- Supplied information
= Beginning of Section =

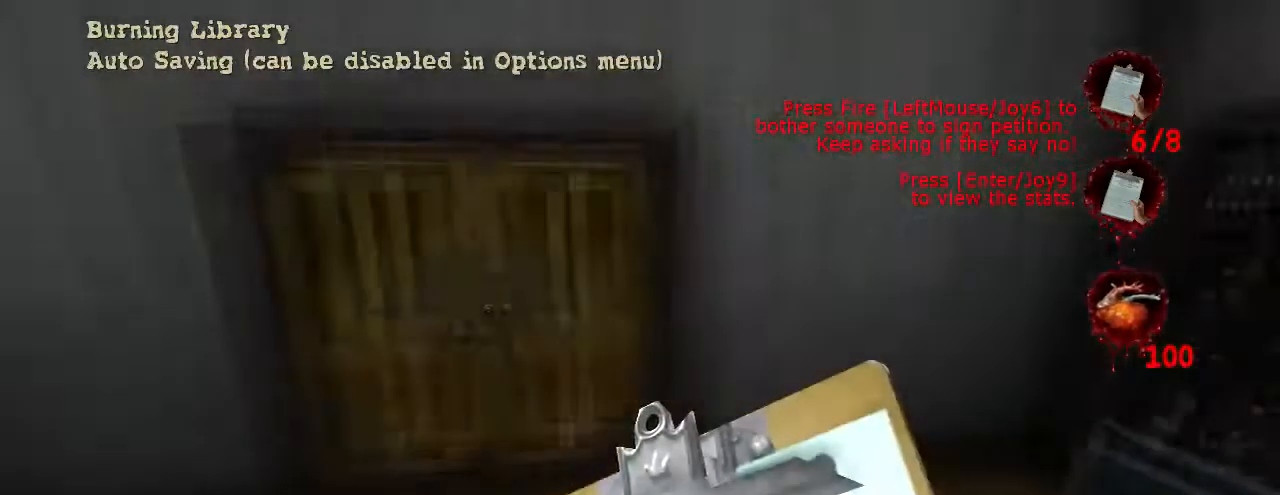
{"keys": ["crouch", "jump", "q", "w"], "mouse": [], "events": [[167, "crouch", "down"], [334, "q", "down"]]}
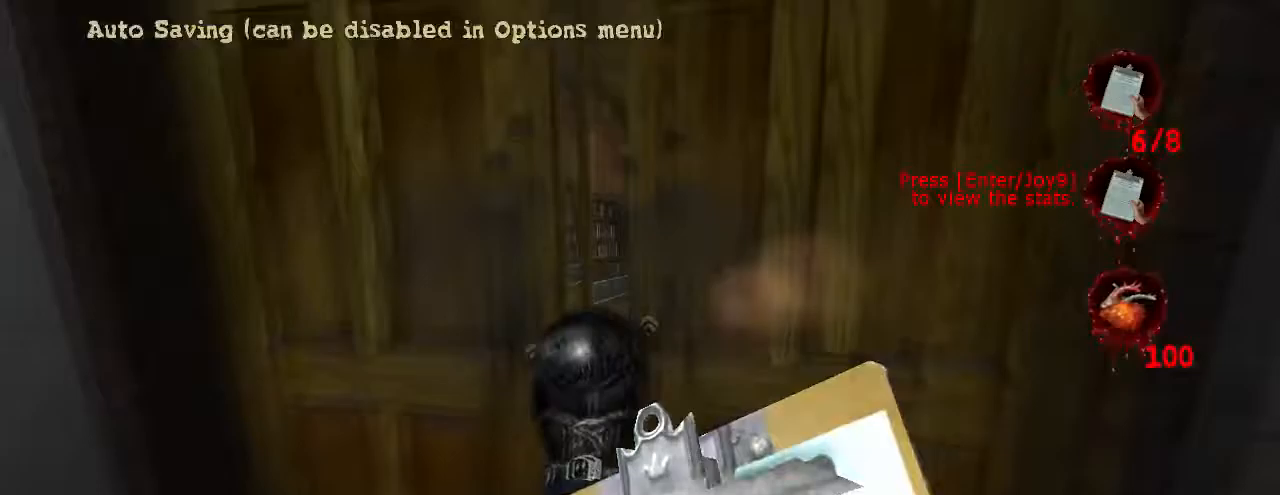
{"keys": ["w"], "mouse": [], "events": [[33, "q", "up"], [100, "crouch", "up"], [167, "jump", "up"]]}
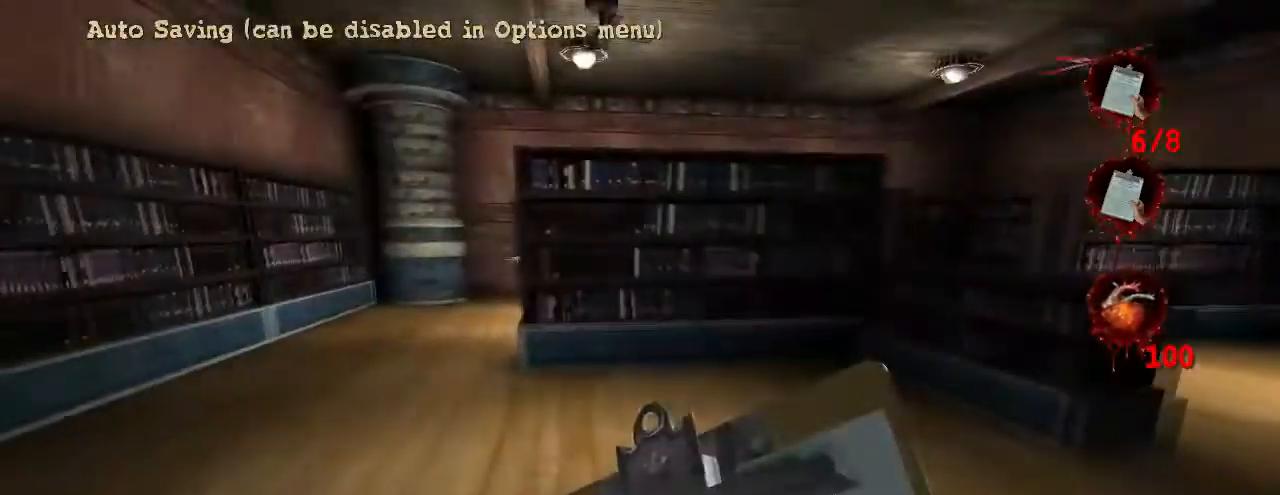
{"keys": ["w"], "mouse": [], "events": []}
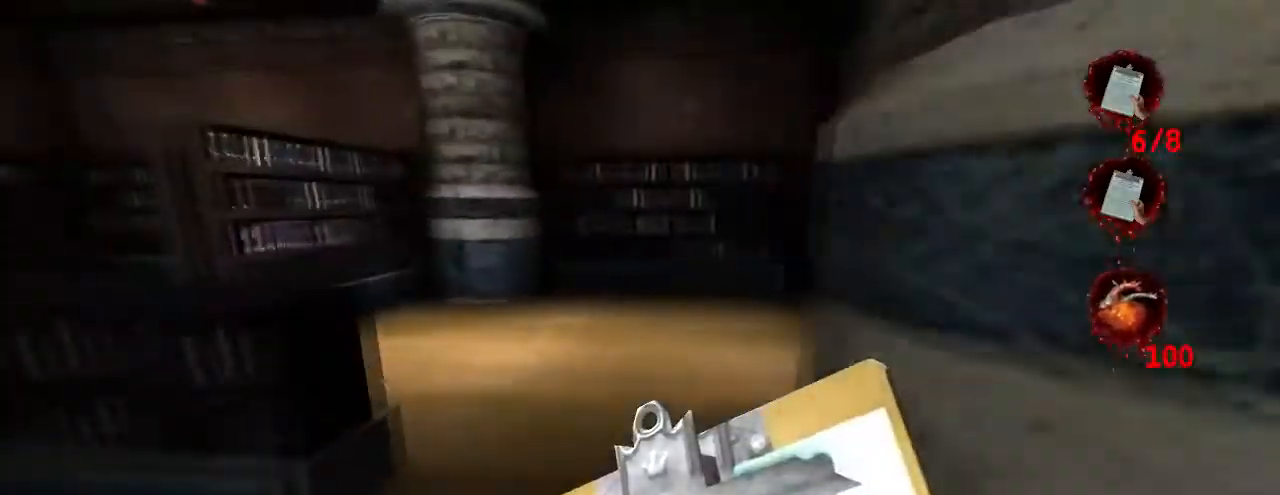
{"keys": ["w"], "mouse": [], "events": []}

= End of Section =

- Work instructions
Answer with the count alone: how many lines in the data above have "crouch" in them?

- Expected answer
2